Originally, HammerDB was named  Hammerora because the first database the application supported was Oracle. Ora was a common prefix/suffix for Oracle related software, and the name inspired by a genre of classic films and the characters portrayed, in particular for testing Oracle RAC.  As more databases were added, the original name was less appropriate and the name HammerDB was suggested and adopted.

HammerDB development

HammerDB was originally developed by Steve Shaw as an employer approved  own-time, own-materials project to implement workloads derived from TPC specifications in a user accessible way.  An important concept was to simulate database users called Virtual Users in parallel (rather than concurrently) to accurately simulate a real database workload with multiple users running from separate systems. Programming languages such as Java, Lua and Python were unable to support this unique requirement (an application to simulate separate users in multiple threads that do not block or pause each other’s workloads, the Python GIL for example only permits one user to run at any one time) and the design decisions made are discussed in the following post.

What programming languages does HammerDB use and why does it matter?

As a result, HammerDB was able to scale beyond other database workload applications as the following post illustrates.

Why Tcl is 700% faster than Python for database benchmarking

Adoption by the TPC

Given the increasing importance of open source and the widespread use of HammerDB, the TPC adopted HammerDB in 2019 and now hosts the project on GitHub. Today, the TPC-OSS subcommittee oversees development and approves all modifications made through pull requests.

Usage and industry adoption

HammerDB maintains a web page under the stats link where the number of downloads can be tracked.

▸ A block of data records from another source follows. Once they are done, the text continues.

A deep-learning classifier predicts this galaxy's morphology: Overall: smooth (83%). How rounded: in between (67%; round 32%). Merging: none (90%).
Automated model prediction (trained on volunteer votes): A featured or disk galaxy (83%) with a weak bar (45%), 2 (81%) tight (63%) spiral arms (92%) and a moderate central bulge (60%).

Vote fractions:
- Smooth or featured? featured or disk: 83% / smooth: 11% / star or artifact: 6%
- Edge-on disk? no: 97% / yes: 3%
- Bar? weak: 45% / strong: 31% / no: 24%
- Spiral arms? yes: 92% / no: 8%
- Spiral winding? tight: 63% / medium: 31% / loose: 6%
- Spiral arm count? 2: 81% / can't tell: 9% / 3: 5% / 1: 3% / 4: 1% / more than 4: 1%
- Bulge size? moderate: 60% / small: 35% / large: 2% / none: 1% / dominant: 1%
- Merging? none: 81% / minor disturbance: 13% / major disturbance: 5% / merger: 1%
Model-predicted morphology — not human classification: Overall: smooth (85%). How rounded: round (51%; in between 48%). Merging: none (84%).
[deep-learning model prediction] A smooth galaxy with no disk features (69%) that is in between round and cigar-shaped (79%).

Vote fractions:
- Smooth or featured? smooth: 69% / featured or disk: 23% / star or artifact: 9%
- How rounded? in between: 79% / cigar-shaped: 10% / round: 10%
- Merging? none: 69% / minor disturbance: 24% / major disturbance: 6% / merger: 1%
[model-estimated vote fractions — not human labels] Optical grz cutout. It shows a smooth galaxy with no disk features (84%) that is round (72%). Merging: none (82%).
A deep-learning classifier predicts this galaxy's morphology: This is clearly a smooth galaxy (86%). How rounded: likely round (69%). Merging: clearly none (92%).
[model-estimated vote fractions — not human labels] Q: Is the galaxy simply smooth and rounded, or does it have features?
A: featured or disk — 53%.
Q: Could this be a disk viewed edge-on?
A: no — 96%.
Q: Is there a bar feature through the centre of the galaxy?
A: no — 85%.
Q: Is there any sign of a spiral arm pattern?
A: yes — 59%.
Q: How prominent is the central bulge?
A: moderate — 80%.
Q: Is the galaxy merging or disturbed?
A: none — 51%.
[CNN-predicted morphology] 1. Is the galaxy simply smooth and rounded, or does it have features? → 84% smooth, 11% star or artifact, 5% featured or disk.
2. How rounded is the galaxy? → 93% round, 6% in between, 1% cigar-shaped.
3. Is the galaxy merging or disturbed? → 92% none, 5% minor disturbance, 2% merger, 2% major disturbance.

HammerDB is used globally, with the areas of use shown in blue on the map below with a darker color showing higher levels of use, with the most popular destinations being the USA and China.

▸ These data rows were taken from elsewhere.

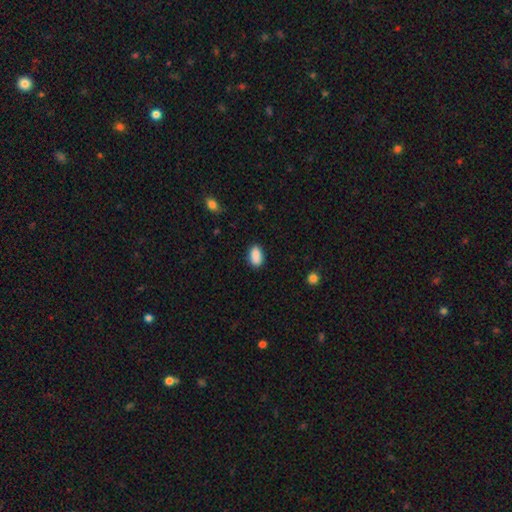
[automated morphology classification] A smooth galaxy with no disk features (90%) that is in between round and cigar-shaped (92%).

Vote fractions:
- Smooth or featured? smooth: 90% / star or artifact: 7% / featured or disk: 3%
- How rounded? in between: 92% / round: 6% / cigar-shaped: 2%
- Merging? none: 86% / minor disturbance: 11% / major disturbance: 2% / merger: 1%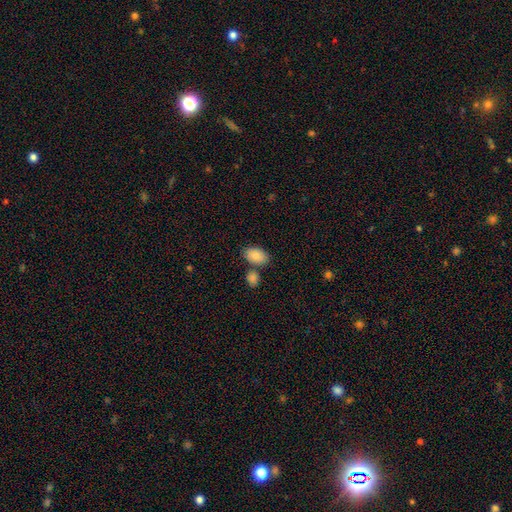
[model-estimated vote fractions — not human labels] Morphology: type=smooth (87%); roundness=in between (90%); merging=none (69%).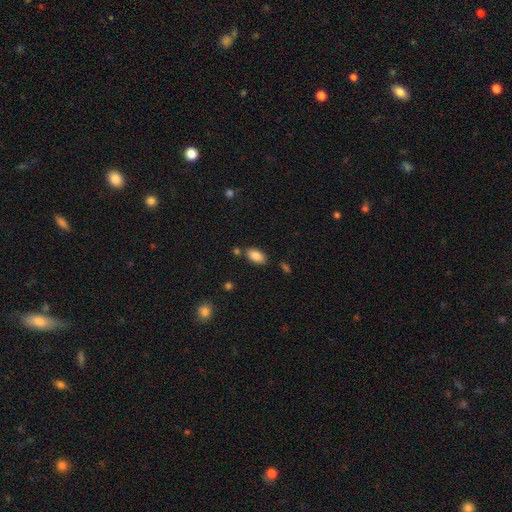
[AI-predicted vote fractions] A smooth galaxy with no disk features (86%) that is in between round and cigar-shaped (94%).

Vote fractions:
- Smooth or featured? smooth: 86% / star or artifact: 7% / featured or disk: 6%
- How rounded? in between: 94% / cigar-shaped: 3% / round: 3%
- Merging? none: 79% / minor disturbance: 12% / merger: 6% / major disturbance: 3%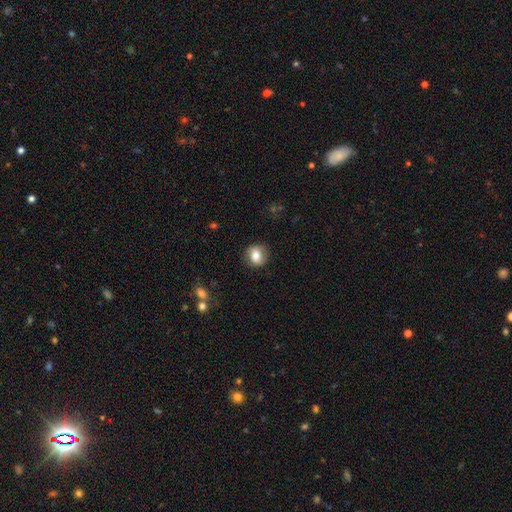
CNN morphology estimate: smooth 69%, featured or disk 22%, star or artifact 9%. Down the decision tree: how rounded — round (76%); merging — none (83%).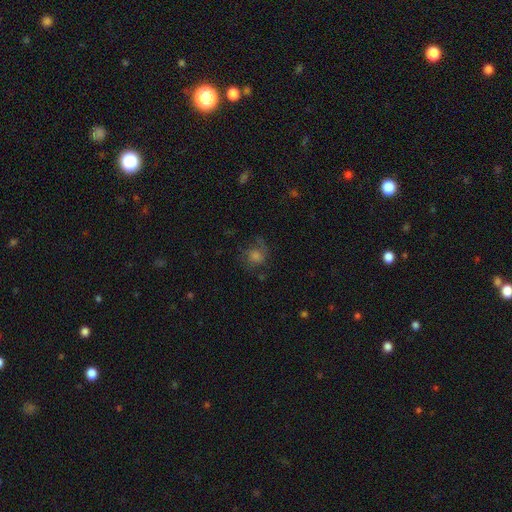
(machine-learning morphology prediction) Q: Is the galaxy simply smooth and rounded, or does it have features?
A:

The results of HammerDB workloads have been published by all leading cloud vendors, database software vendors and systems suppliers, HammerDB maintains a collated list of these publications but does not vet or audit results before inclusion.

HammerDB Licensing

HammerDB is open source software licensed under the
The GNU General Public License v3.0 (GPLv3) and a quick guide to GPLv3 can be viewed here.  HammerDB has dependencies on external open source software and can be built from source.

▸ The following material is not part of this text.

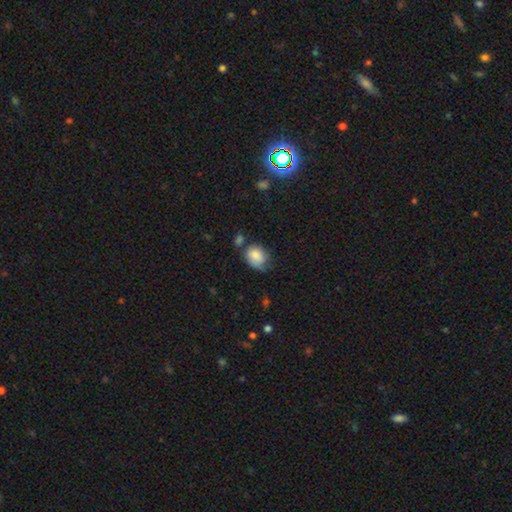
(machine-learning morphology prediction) This is clearly a smooth galaxy (81%). How rounded: possibly round (50%). Merging: possibly none (47%).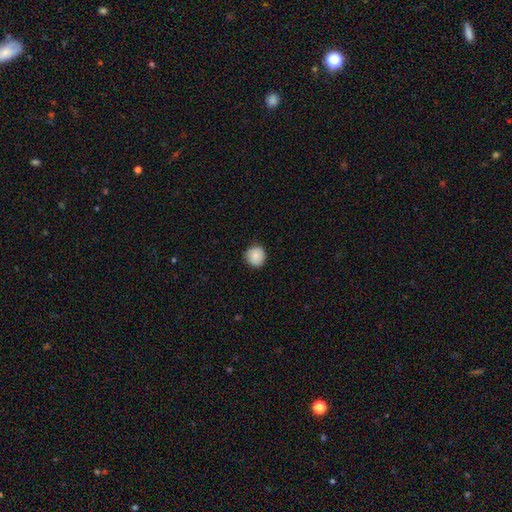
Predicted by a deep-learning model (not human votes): Overall: smooth (87%). How rounded: round (93%). Merging: none (88%).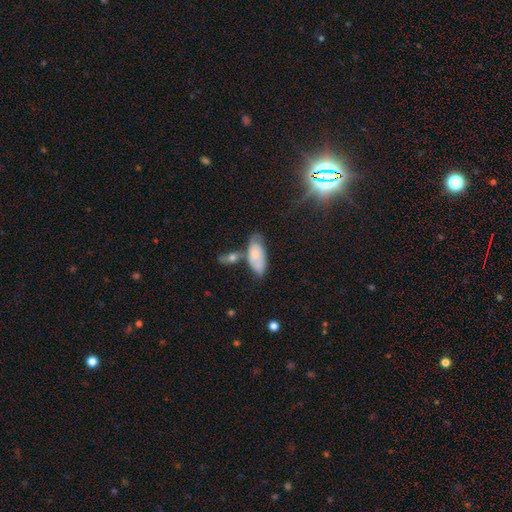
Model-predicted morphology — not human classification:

How to build HammerDB from source

HammerDB is Free software and consequently engineers should consider not only how they can benefit from using the software but also how they can contribute to the community with code and documentation.

Businesses that depend on open source should consider sponsorship of open source projects or financial support to ensure that the open source they depend on remains freely available.

Supported Databases

HammerDB supports the most popular databases on the db-engines ranking, namely Oracle Database, Microsoft SQL Server, IBM Db2, TimesTen, MySQL, MariaDB, PostgreSQL, Greenplum, Postgres Plus Advanced Server, Citus Data, Amazon Aurora and Amazon Redshift.  HammerDB supports these databases running in the cloud and in the enterprise, and will also run workloads against databases derived from the most popular open source databases MySQL and PostgreSQL.

The wide range of database support gives HammerDB an advantage over other database benchmarking tools that only implement workloads against one or two databases, limiting comparison between database engines and assessing relative performance.

Derived Workloads

 When testing database performance there are 2 distinct workloads, transactional or OLTP and analytic (data warehouse, decision support) or OLAP.  HammerDB supports 2 workloads derived from TPC specifications to test these different requirements, namely TPROC-C derived from TPC-C for OLTP and TPROC-H derived from TPC-H for OLAP.

It is important to note that TPC-C and TPC-H are registered trademarks of the TPC and using the names TPC-C or TPC-H and/or as official metrics such as tpmC or QphH in a non-audited publication is considered a trademark violation and should not be used.

An additional specification called TPC-CH for hybrid transactional/analytical processing (HTAP) is under research and development for inclusion in a future release  as TPROC-CH.

In addition to the TPC-C specification for OLTP workloads, the TPC has also developed the TPC-E specification.  HammerDB will consider developing a TPC-E derived workload when official benchmark publications are made from at least 3 of the supported databases to ensure a fair representation in an open source version.

The NOPM Metric

When reporting TPROC-C workloads the key metric is known as NOPM or New Orders per Minute.  This metric measures the same value as the tpmC metric in an official TPC-C publication, however as noted previously the use of official terminology in derived workloads is not permitted and therefore HammerDB uses NOPM as a derived metric.  HammerDB also reports TPM as an engineering metric, it is not a requirement for there to be a fixed relationship between NOPM and TPM across databases and therefore NOPM can be used for comparison of performance  between databases whereas TPM is for analysing a particular database engine.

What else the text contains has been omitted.